> What to produce: Reproduce the listing below line for line, leaving every word and number unchanged.

> Provided material:
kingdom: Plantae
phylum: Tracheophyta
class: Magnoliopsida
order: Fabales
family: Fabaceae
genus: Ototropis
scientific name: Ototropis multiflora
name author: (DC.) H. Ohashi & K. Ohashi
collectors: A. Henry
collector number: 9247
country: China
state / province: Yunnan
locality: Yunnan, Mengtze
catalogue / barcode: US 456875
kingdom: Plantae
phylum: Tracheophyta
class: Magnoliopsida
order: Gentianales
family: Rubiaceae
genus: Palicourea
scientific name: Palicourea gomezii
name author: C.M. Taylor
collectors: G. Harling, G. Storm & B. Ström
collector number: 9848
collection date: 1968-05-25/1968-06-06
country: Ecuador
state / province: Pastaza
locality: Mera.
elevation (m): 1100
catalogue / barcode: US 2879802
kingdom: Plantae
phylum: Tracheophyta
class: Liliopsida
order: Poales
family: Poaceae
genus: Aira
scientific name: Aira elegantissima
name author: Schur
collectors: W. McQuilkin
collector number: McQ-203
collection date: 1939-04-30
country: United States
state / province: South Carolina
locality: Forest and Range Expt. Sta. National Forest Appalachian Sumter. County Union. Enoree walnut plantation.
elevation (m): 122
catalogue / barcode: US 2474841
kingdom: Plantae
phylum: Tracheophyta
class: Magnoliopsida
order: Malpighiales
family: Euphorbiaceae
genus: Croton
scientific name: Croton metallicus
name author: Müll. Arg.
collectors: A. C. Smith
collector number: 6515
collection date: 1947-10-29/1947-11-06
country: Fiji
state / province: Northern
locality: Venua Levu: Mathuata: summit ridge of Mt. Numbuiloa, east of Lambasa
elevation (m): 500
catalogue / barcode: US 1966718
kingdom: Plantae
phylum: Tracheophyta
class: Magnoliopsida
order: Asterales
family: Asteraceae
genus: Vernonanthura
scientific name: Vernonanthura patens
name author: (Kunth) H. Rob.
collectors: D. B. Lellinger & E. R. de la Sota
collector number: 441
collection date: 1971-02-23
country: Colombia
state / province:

> Answer to this problem:
kingdom: Plantae
phylum: Tracheophyta
class: Magnoliopsida
order: Fabales
family: Fabaceae
genus: Ototropis
scientific name: Ototropis multiflora
name author: (DC.) H. Ohashi & K. Ohashi
collectors: A. Henry
collector number: 9247
country: China
state / province: Yunnan
locality: Yunnan, Mengtze
catalogue / barcode: US 456875
kingdom: Plantae
phylum: Tracheophyta
class: Magnoliopsida
order: Gentianales
family: Rubiaceae
genus: Palicourea
scientific name: Palicourea gomezii
name author: C.M. Taylor
collectors: G. Harling, G. Storm & B. Ström
collector number: 9848
collection date: 1968-05-25/1968-06-06
country: Ecuador
state / province: Pastaza
locality: Mera.
elevation (m): 1100
catalogue / barcode: US 2879802
kingdom: Plantae
phylum: Tracheophyta
class: Liliopsida
order: Poales
family: Poaceae
genus: Aira
scientific name: Aira elegantissima
name author: Schur
collectors: W. McQuilkin
collector number: McQ-203
collection date: 1939-04-30
country: United States
state / province: South Carolina
locality: Forest and Range Expt. Sta. National Forest Appalachian Sumter. County Union. Enoree walnut plantation.
elevation (m): 122
catalogue / barcode: US 2474841
kingdom: Plantae
phylum: Tracheophyta
class: Magnoliopsida
order: Malpighiales
family: Euphorbiaceae
genus: Croton
scientific name: Croton metallicus
name author: Müll. Arg.
collectors: A. C. Smith
collector number: 6515
collection date: 1947-10-29/1947-11-06
country: Fiji
state / province: Northern
locality: Venua Levu: Mathuata: summit ridge of Mt. Numbuiloa, east of Lambasa
elevation (m): 500
catalogue / barcode: US 1966718
kingdom: Plantae
phylum: Tracheophyta
class: Magnoliopsida
order: Asterales
family: Asteraceae
genus: Vernonanthura
scientific name: Vernonanthura patens
name author: (Kunth) H. Rob.
collectors: D. B. Lellinger & E. R. de la Sota
collector number: 441
collection date: 1971-02-23
country: Colombia
state / province:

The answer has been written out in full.